**WRITTEN TASK A**
Write out the records line by line, from the first line of the records up to and including the line containing "Lokasi Kami".

··· TEXT SEGMENT

Jiří Černický (born 1 August 1966, in Ústí nad Labem, Czechoslovakia) is a Czech visual artist who known for experimental intermedia projects involving video art, visual poetry and photography. He is a winner of the Jindřich Chalupecký Award, the Soros Award and the 48th October Salon Award (in Belgrade, Serbia), and was a finalist for the Alice Francis Award.

Career
Černický first studied art in Ústí nad Labem from 1987 to 1990, before moving to Prague in 1990 to attend the Academy of Arts, Architecture and Design, moving to the Academy of Fine Arts in 1993, where he studied until 1997.

He first received attention for outlandish projects, such as, in 1993, collecting tears from people in the street, which he then took to an Ethiopian monastery. His projects are varied, but usually depict hypothetical subjects. Černický combines various media in exhibitions, alternating between easel painting, objects, video and photography. He also uses action art and new media technologies. His work often features strong emotions, social commentary, and ironic humor. Other examples of Černický's works include tools for taking drugs made of cut glass, a tattooed sausage, a glass model of a nuclear explosion, a striped series of paintings, an ornamental series on terrorism, monochrome images with a silicon structure, a monument in the form of an information board at a railway station with philosophical texts, videos about the movement of the speed of light, the “Gagarin Thing”, and a white motorcycle helmet imitating Munch’s The Scream.

In 1998, Černický won the Jindřich Chalupecký Award. In 2015 he was appointed Associate Professor at the Faculty of Art and Design, Jan Evangelista Purkyně University in Ústí nad Labem.

······
··· SOURCE DATA

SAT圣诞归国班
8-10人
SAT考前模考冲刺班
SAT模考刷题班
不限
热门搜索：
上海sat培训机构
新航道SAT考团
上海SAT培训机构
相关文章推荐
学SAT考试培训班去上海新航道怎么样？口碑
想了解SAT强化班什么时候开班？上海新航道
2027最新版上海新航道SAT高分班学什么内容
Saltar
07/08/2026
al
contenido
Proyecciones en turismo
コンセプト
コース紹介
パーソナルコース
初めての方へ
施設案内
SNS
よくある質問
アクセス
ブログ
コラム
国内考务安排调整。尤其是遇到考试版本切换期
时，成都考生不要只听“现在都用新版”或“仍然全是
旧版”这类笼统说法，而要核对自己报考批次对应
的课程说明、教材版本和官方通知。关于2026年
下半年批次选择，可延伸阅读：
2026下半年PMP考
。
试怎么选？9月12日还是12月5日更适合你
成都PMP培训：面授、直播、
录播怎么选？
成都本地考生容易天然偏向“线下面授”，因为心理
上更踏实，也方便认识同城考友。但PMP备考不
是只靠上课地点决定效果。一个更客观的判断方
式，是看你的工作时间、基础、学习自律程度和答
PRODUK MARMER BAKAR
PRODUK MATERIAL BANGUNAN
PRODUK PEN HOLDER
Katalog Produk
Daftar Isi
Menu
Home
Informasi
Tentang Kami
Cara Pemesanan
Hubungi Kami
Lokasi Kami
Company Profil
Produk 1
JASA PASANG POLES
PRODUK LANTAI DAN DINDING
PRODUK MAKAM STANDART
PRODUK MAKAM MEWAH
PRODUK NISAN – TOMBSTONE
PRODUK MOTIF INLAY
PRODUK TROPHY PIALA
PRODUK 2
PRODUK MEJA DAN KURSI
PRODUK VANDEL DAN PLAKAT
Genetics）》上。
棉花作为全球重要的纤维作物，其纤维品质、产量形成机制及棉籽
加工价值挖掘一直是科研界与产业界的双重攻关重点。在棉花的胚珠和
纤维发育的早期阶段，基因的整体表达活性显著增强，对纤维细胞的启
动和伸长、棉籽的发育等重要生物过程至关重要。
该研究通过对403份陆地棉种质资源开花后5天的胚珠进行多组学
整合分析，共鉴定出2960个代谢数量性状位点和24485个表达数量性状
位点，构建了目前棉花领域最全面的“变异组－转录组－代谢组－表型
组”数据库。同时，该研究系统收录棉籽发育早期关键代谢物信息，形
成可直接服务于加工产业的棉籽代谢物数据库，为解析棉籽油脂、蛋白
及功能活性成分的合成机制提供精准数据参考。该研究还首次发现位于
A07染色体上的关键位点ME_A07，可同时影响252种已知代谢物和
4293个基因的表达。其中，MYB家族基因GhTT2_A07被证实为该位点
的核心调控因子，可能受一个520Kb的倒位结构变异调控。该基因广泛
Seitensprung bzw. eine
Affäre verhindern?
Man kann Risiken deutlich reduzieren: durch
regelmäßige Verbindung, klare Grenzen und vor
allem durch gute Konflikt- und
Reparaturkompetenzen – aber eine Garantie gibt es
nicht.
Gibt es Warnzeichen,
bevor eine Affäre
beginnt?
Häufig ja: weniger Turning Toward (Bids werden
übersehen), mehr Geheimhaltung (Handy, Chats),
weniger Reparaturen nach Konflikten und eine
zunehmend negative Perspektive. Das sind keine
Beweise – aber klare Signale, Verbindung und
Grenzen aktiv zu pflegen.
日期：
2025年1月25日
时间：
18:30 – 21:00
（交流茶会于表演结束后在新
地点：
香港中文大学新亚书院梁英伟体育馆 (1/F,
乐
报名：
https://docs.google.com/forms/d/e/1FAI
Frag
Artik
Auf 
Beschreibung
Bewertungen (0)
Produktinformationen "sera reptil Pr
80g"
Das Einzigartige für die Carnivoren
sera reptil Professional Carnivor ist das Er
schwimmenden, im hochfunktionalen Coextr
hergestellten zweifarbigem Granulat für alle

······

**WRITTEN TASK B**
In the text about Jiří Černický, rewrite the part from "In 1998, Černický" up to and including "Ústí nad Labem.", replacing "Associate Professor" with "Professor".

**EXERCISE RESPONSE A**
SAT圣诞归国班
8-10人
SAT考前模考冲刺班
SAT模考刷题班
不限
热门搜索：
上海sat培训机构
新航道SAT考团
上海SAT培训机构
相关文章推荐
学SAT考试培训班去上海新航道怎么样？口碑
想了解SAT强化班什么时候开班？上海新航道
2027最新版上海新航道SAT高分班学什么内容
Saltar
07/08/2026
al
contenido
Proyecciones en turismo
コンセプト
コース紹介
パーソナルコース
初めての方へ
施設案内
SNS
よくある質問
アクセス
ブログ
コラム
国内考务安排调整。尤其是遇到考试版本切换期
时，成都考生不要只听“现在都用新版”或“仍然全是
旧版”这类笼统说法，而要核对自己报考批次对应
的课程说明、教材版本和官方通知。关于2026年
下半年批次选择，可延伸阅读：
2026下半年PMP考
。
试怎么选？9月12日还是12月5日更适合你
成都PMP培训：面授、直播、
录播怎么选？
成都本地考生容易天然偏向“线下面授”，因为心理
上更踏实，也方便认识同城考友。但PMP备考不
是只靠上课地点决定效果。一个更客观的判断方
式，是看你的工作时间、基础、学习自律程度和答
PRODUK MARMER BAKAR
PRODUK MATERIAL BANGUNAN
PRODUK PEN HOLDER
Katalog Produk
Daftar Isi
Menu
Home
Informasi
Tentang Kami
Cara Pemesanan
Hubungi Kami
Lokasi Kami

**EXERCISE RESPONSE B**
In 1998, Černický won the Jindřich Chalupecký Award. In 2015 he was appointed Professor at the Faculty of Art and Design, Jan Evangelista Purkyně University in Ústí nad Labem.